Study Demonstrates How Cell Phone Use Can Lead to Lower Grades.
There’s bee a lot of discussion devoted to using cell phones: while driving, their annoyance in a theatre, and the rudeness of loudly talking on a cell phone in a crowd of people. There’s even been research on “communifaking,” where someone pretends to be talking to someone on his or her cell phone so they appear important or can avoid talking to someone.
Cell Phone Use Can Cause 25% Drop in Grades
There is also research that students who use a cell phone while they are in class could see their grades drop by as much as 25 percent.
The study, published in the Journal of Environmental Psychology, suggested that using a cell phone in class is as distracting as using it while driving.

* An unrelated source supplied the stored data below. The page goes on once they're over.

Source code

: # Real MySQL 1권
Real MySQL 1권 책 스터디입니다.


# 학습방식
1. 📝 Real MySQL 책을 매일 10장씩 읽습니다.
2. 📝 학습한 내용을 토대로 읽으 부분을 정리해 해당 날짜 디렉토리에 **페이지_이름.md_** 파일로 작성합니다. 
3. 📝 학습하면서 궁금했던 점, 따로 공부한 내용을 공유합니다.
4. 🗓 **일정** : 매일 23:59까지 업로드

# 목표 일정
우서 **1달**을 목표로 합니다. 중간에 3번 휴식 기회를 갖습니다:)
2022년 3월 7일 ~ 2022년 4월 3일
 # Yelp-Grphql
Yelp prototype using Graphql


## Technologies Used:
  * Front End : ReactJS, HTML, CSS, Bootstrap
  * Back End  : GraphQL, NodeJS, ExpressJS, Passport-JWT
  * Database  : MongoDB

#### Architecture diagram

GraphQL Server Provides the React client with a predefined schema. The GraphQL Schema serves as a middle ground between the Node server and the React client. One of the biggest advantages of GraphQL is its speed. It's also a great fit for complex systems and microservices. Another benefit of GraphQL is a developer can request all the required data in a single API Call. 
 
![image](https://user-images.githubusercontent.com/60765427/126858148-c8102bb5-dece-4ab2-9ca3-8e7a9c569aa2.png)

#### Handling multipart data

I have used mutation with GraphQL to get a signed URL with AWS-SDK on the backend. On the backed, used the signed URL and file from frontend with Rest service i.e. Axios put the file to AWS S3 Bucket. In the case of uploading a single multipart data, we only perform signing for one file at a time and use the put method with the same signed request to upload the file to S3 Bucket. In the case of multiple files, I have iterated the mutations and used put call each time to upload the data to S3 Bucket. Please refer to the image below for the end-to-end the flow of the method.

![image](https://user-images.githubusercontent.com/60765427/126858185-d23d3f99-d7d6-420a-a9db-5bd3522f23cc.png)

To prove their point, the researcher (who sometimes posed as a student in an undergraduate college class) conducted several experiments. In some of the experiments they tested the effect different ring tones would have on students’ class work when compared to a situation where there was no cell phone ringing. In these cases, the students performed poorly when cell phones rang (it didn’t matter what tone or song was played on the phone).
In another experiment, the students were first warned that cell phone disruptions might happen. In these cases they didn’t do as badly in their class work as when they were not informed of an upcoming cell phone disruption. The experiments continued – measuring student response during lectures and in a surprise test. In each case, cell phones ringing produced a clear effect in terms of student performance and how well they remembered the information they were given in the class.
Cell Phones Cause Students to Forget Information They Were Taught
In any setting where people are trying to acquire knowledge and trying to retain that information in some way, a distraction that may just seem like a common annoyance to people may have a really disruptive effect on their later retention of that information, say the researchers. In fact, they found that when the students were subjected to the ringing of a cell phone, they scored up to 25 percent worse on a test on subject matter that was given to them before the cell phone started ringing. Even the process of trying to turn off the cell phone (remember, the researcher often posed as a student in the class) distracted the students and had an effect on their test scores.
Many schools and colleges have rules and policies against using cell phones in class. But, as anyone knows who has visited a high school or college classroom, those rules are often ignored and/or students find creative ways to keep using them despite the rules and admonitions from teachers. Perhaps knowing they’ll do worse in class may have the desired effect when teachers ask them to “silence your cell phones.”